* _Extracted text_:
=====

In their seemingly incongruous mix of festival costume and school uniforms, manic movement and raucous noise, Miss Revolutionary Idol Berserker is a glorious celebration of Japanese Idol culture. The extent to which Japanese schoolgirls have become fashion leaders worthy of worship is evident in Idol culture. Young pop-stars, most often female, are treated with a level of devotion that borders on religious. A homage to otagei, obsessive dance routines performed by pop idol fans, Toco Nikaido’s work begs the question, is this frenetic fandom or the height of subcultural style? Dance and dress, from the festival, via the school to the street, have long been two of the most important means by which to create camaraderie in Japan. In the late 1970s, groups of youth dressed in brightly-coloured robes

and jumpsuits descended upon Harajuku’s hongosha tengoku (pedestrian heaven) for one reason - to dance in a carefully choreographed manner. Although short-lived, this subcultural group, known as the bamboo shoot tribe (takenoko-zoku), were the first to establish Harajuku as a destination for subversive style. With their outfits inspired by Heian period (794-1185) court dress, and devout attention to their detailed dance moves and adolescent disregard for authority, the takenoko-zoku combined fashion flair with festival fervour.

Image: Takenoko-zoku (© wiki-commons)


Certainly, ‘uniform culture’, so deeply ingrained through the education system, lends itself to the development of robust subcultural styles. Unlike conformity prescribed by an institution, or bound by etiquette, subcultural uniforms are a matter of choice. This attempt to express one’s individuality represents a desire to both distinguish oneself from the general public, but also to create an alternative sense of communality.

The Lolita subculture, for example, defined by their taste for excessive cuteness, is now a global community.

Sweet Lolita outfit by Baby, the Stars Shine Bright, Japan, 21st century © Victoria and Albert Museum, London

Up until this point, Japan had successfully projected an image of itself as a neatly ordered nation, populated with besuited businessmen and uniformed students. The takenoko-zoku, and the female dominated subcultures that would follow, sought to deconstruct this homogenous entity by adding another dimension to this: that of bizarre and crazy street style. Such subversion is generally construed as the natural reaction to the rigid nature of Japanese society and intense pressures to conform, yet there is a tendency to view Japanese subcultures as somehow less authentic than those found in Europe or America. Often, this is due to the misconception that they are merely style, without musical affiliation or political drive to give them substance. Indeed, it is the apparent uniformity and seemingly two-dimensional nature of these styles that is cited as making them less credible, yet this it is precisely what makes them so unique.

Acceptance is based on devotion and by adopting the sartorial codes of the group, one is accepted and appreciated. The level of comfort found in these communities reflects the intimate nature of the family. These are essentially chosen kin; people with whom members feel a spiritual connection and in whose company they feel safe.

=====

* _Provided information_:
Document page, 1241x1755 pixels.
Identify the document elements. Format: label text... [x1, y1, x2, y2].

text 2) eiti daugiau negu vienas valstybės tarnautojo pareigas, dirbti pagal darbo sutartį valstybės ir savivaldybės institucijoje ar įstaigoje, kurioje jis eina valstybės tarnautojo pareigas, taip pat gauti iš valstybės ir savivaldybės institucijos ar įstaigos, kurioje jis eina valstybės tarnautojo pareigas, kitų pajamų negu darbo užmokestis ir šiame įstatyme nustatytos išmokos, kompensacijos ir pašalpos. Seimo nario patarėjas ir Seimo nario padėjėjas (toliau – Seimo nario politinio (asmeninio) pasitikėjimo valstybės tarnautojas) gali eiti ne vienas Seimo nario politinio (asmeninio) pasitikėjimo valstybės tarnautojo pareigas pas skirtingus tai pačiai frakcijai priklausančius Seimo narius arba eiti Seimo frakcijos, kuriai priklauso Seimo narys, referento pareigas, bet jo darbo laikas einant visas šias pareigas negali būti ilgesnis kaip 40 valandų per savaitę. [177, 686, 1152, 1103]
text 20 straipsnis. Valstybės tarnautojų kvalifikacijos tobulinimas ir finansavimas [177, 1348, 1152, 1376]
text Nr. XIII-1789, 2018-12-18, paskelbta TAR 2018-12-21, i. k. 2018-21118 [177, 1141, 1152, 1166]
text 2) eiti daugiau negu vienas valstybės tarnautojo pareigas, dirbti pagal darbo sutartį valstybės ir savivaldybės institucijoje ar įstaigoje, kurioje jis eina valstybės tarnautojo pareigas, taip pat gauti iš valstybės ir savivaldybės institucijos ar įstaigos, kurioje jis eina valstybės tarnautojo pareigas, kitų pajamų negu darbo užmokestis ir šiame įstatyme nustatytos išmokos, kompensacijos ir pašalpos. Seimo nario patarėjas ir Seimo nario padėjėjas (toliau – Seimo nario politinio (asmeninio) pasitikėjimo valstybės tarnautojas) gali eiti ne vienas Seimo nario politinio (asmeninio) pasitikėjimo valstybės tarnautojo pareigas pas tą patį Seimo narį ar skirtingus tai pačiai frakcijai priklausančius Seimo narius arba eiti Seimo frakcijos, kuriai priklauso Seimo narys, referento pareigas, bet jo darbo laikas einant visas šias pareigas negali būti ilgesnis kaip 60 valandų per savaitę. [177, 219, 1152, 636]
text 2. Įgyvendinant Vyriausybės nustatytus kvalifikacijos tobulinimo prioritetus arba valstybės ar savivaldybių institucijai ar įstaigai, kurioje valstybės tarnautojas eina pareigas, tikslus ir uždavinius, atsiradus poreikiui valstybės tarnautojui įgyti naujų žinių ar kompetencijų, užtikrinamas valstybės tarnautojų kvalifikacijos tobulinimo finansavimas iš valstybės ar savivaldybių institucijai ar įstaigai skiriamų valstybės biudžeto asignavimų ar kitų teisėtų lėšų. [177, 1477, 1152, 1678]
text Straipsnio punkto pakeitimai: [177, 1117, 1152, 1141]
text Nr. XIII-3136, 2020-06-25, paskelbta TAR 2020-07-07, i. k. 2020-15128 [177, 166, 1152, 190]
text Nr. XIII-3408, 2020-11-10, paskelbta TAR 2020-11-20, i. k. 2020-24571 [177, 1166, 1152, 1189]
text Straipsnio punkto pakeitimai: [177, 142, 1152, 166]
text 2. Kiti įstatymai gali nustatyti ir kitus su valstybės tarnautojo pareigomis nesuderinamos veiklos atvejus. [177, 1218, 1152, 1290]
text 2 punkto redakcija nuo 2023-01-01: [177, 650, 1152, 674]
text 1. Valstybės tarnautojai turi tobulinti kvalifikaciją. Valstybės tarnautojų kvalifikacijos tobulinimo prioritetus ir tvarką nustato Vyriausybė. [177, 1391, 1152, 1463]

=====

* _Task item 1_:
List every Japanese term that the text on Japanese Idol and subcultural style explains in English, giving each term with its English meaning.
* _Task item 2_:
Write the next paragraph of the text on Japanese Idol and subcultural style, picking up after its final sentence.

* _Answer box 1_:
- otagei: obsessive dance routines performed by pop idol fans
- hongosha tengoku: pedestrian heaven
- takenoko-zoku: bamboo shoot tribe

* _Answer box 2_:
Fireworks at Ryōgoku Bridge by Utagawa Toyokuni (1769-1825), Japan, 1820-25 © Victoria and Albert Museum, London


However, notions of conformity and controlled dress had existed long before the introduction of Western-style school uniforms. Rules regarding dress and colour, date back to the seventh century when Prince Shōtoku, following the Chinese system, organised the court into twelve ranks to be distinguished by the colour of the headdress. Publication of the Engishiki, a book of laws and regulations in 926 A.D. further instituted conformity, carefully managed so as to maintain the social order. Dress codes continued to punctuate the sartorial history of Japan through the development of sumptuary laws. These laws were attempts by the ruling Shogun to limit ostentatious display, particularly by wealthy merchants. Limited as they were to dark browns, greys and indigo, urban commoners subverted the rules by lining their kimono jackets with silk and developing fashions around what it was they could wear. In this highly controlled environment, seasonal and religious festivals (matsuri) were the few occasions where there was a semblance of freedom and the social classes were allowed to mingle. Current festival is dress is based on the proto-uniforms of the working class, consisting of boldly decorated cotton kimono jackets (happi) and headbands. The introduction of Western style school uniforms, in particular the now iconic sailor suit for girls, was successful partly because they were synthesised into this system of dress codes.

Despite academic pressures and regulations, school remains an idealised time – one of youth, friendship and freedom from responsibility.

Japanese schoolgirls © Josephine Rout

As an object of tradition, the school uniform promotes both nostalgia and continuity, thus making any sartorial transgression even more rebellious. While there are limited ways in which students can subvert the dress codes enforced on them, what they can do is make this subversion fashionable in its own right. While at university, Toco Nikaido and her performance group Banana Gakuen played on this by performing in schoolgirl uniforms. The uniforms, worn throughout their turbulent shows, display the almost talismanic qualities that young women have imbued them with. Far from being made submissive, the wearing of a school uniform whereby they are customised and spoiled, is an act of defiant femininity.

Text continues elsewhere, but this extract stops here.